I know that fish is one of the healthiest foods we can eat but I worry about the risks associated with eating low quality seafood. Most of us could benefit from the anti-inflammatory omega-3’s contained in fish. The key is to minimize your exposure to contaminants like mercury and PCB’s.

So how do you decide which fish to purchase?

When in doubt, I always refer to the Environmental Defense Fund and their website. The EDF provide education on fish that offer the greatest health benefits and are the best environmental choice for our oceans.

“Not all seafood is created equal and that by using your purchasing power to buy fish caught or farmed using eco-friendly practices, you are supporting healthy, abundant oceans.” 

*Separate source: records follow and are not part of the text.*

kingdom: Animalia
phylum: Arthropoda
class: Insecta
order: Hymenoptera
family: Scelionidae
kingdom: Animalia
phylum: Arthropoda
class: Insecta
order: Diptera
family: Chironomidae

They have a complete listing of the eco-best to the eco-worst seafood options. My favourite part is that they use a little green heart to highlight fish that are particularly good sources of omega-3’s and low in contaminants. A red triangle is used to indicate that a fish is known for being high in mercury or PCB’s.

What are the best fish that are easiest to find?

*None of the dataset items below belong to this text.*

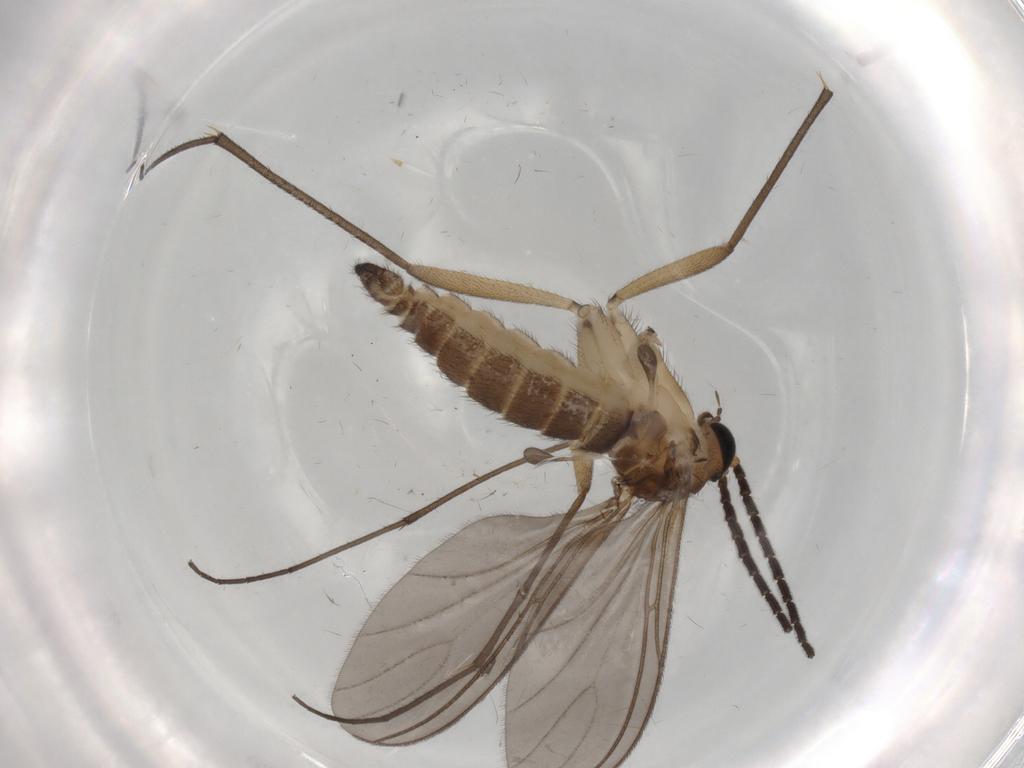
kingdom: Animalia
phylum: Arthropoda
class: Insecta
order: Diptera
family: Sciaridae
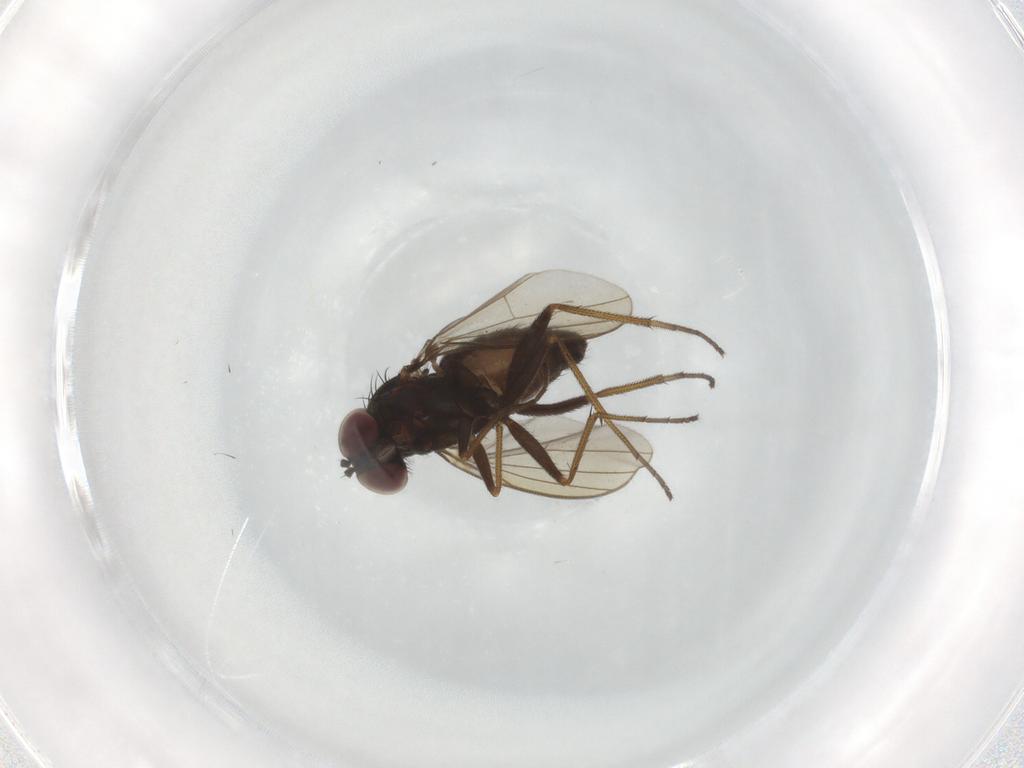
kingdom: Animalia
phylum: Arthropoda
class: Insecta
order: Diptera
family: Dolichopodidae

According to the EDF, salmon (wild from Alaska), trout (farmed rainbow) and tuna (albacore from U.S – Canada and Yellowfin from U.S Atlantic) are great sources of omega-3’s and low in contaminants.

Now this is where you really have to read your labels because you could easily get mixed up without a pocket guide to fish.

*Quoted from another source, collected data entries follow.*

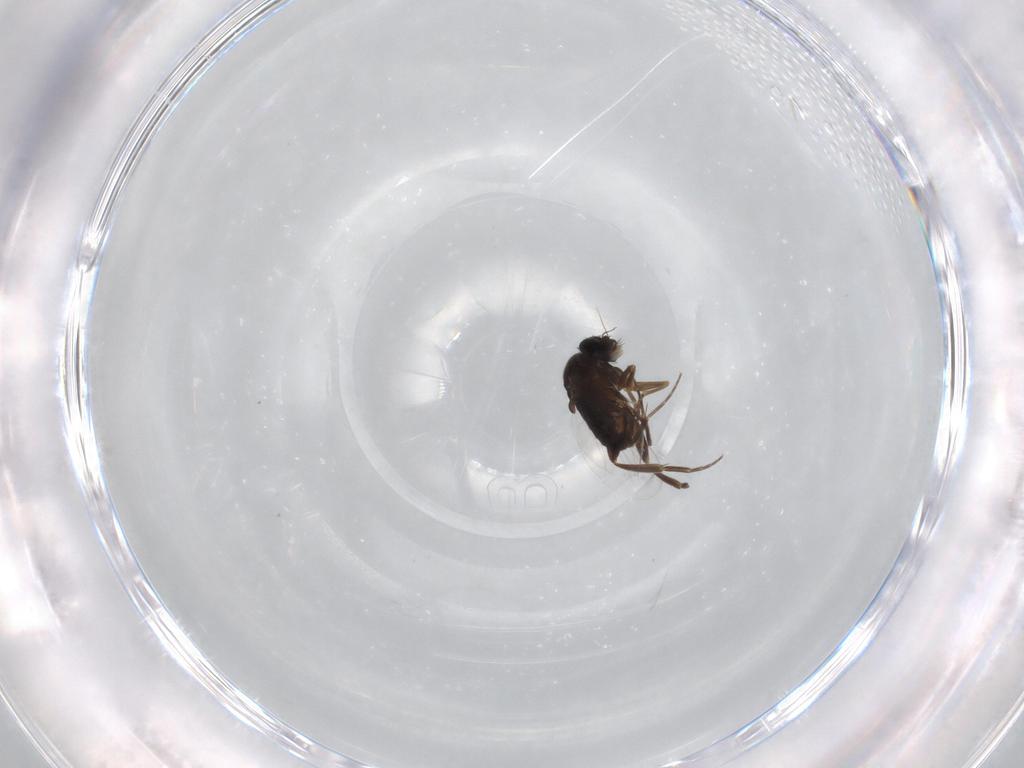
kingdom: Animalia
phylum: Arthropoda
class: Insecta
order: Diptera
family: Phoridae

Popular fish to avoid due to high levels of contaminants are farmed or Atlantic salmon; canned white albacore tuna, imported big-eye/yellow-fin tuna; and all bluefin tuna. You also need to avoid lingcod, marlin, Chilean sea bass, orange roughy, swordfish and walleye.

How about Halibut? If you are concerned for our oceans, choose Halibut caught in Pacific Canada and Alaska but avoid Atlantic.

With this knowledge, I hope that you will feel less intimidated the next time you approach the seafood counter. Keep your pocket-guide handy and quiz the staff at the seafood counter.

Here are two simple questions to ask the next time you are buying fish.

Is this fish wild or farmed?

Where was it caught?

If no one is available to speak to you then read the labels very carefully.  If the label says “fresh”, it doesn’t mean it’s wild; and “farmed” isn’t necessarily bad for your health.

 Where is a good place to buy fish?

I usually buy my fish at Community Natural Foods in the frozen section. I have heard that T & T Supermarket is a great place to buy fresh seafood as well. If you buy fish at a farmer’s market be sure to ask questions and don’t assume that they offer eco-best choices.

I recently discovered a community supported fishery out of Vancouver that will ship to Calgary and Edmonton. You buy a share in their company and they provide you with fish throughout the season. A share is $250 and all the details can be found at http://skipperotto.ca/

There are several fish markets in Calgary so go on an adventure and see what you can find. Please let me know if you have a favourite fish market that has knowledgeable staff and fresh product.

BONUS: The EDF has a fantastic printable pocket guide for sushi on their website.